→ **RECORDS SUPPLIED**
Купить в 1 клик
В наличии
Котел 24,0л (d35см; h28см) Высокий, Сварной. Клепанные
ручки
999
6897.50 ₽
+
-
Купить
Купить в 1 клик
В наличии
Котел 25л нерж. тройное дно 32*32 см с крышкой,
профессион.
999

...

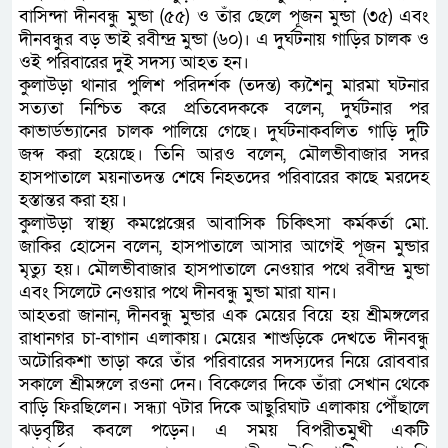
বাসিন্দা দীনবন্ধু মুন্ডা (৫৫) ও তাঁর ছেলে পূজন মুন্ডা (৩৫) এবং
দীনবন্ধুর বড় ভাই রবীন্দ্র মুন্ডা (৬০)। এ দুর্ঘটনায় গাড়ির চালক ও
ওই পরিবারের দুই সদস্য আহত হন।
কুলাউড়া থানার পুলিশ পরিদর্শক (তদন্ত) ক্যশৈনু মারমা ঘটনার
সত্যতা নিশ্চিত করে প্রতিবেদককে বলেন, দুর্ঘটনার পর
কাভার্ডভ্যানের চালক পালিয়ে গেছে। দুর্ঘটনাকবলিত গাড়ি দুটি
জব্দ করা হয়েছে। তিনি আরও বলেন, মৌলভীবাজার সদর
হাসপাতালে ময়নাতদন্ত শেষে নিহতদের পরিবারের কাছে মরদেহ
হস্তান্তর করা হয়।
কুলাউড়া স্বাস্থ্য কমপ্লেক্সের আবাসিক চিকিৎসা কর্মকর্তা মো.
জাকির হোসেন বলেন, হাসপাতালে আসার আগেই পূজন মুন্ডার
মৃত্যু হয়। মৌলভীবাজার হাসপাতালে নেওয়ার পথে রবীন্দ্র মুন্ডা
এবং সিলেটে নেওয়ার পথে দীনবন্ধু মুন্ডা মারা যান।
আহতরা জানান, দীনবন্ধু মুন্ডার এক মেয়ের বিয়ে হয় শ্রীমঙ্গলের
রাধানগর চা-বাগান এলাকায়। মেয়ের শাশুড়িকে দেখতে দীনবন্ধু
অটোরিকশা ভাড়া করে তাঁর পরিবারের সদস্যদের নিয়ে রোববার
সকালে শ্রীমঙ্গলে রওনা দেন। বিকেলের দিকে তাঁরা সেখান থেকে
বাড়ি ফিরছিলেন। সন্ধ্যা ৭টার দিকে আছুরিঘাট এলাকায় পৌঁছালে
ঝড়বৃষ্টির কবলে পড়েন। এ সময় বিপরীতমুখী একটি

→ **JOB**
Your answer should consist only of the lines above between the line holding "কুলাউড়া থানার পুলিশ" and the line holding "ঝড়বৃষ্টির কবলে পড়েন। এ সময় বিপরীতমুখী একটি", inclusive, each transcribed exactly.

→ **EXERCISE ANSWER**
কুলাউড়া থানার পুলিশ পরিদর্শক (তদন্ত) ক্যশৈনু মারমা ঘটনার
সত্যতা নিশ্চিত করে প্রতিবেদককে বলেন, দুর্ঘটনার পর
কাভার্ডভ্যানের চালক পালিয়ে গেছে। দুর্ঘটনাকবলিত গাড়ি দুটি
জব্দ করা হয়েছে। তিনি আরও বলেন, মৌলভীবাজার সদর
হাসপাতালে ময়নাতদন্ত শেষে নিহতদের পরিবারের কাছে মরদেহ
হস্তান্তর করা হয়।
কুলাউড়া স্বাস্থ্য কমপ্লেক্সের আবাসিক চিকিৎসা কর্মকর্তা মো.
জাকির হোসেন বলেন, হাসপাতালে আসার আগেই পূজন মুন্ডার
মৃত্যু হয়। মৌলভীবাজার হাসপাতালে নেওয়ার পথে রবীন্দ্র মুন্ডা
এবং সিলেটে নেওয়ার পথে দীনবন্ধু মুন্ডা মারা যান।
আহতরা জানান, দীনবন্ধু মুন্ডার এক মেয়ের বিয়ে হয় শ্রীমঙ্গলের
রাধানগর চা-বাগান এলাকায়। মেয়ের শাশুড়িকে দেখতে দীনবন্ধু
অটোরিকশা ভাড়া করে তাঁর পরিবারের সদস্যদের নিয়ে রোববার
সকালে শ্রীমঙ্গলে রওনা দেন। বিকেলের দিকে তাঁরা সেখান থেকে
বাড়ি ফিরছিলেন। সন্ধ্যা ৭টার দিকে আছুরিঘাট এলাকায় পৌঁছালে
ঝড়বৃষ্টির কবলে পড়েন। এ সময় বিপরীতমুখী একটি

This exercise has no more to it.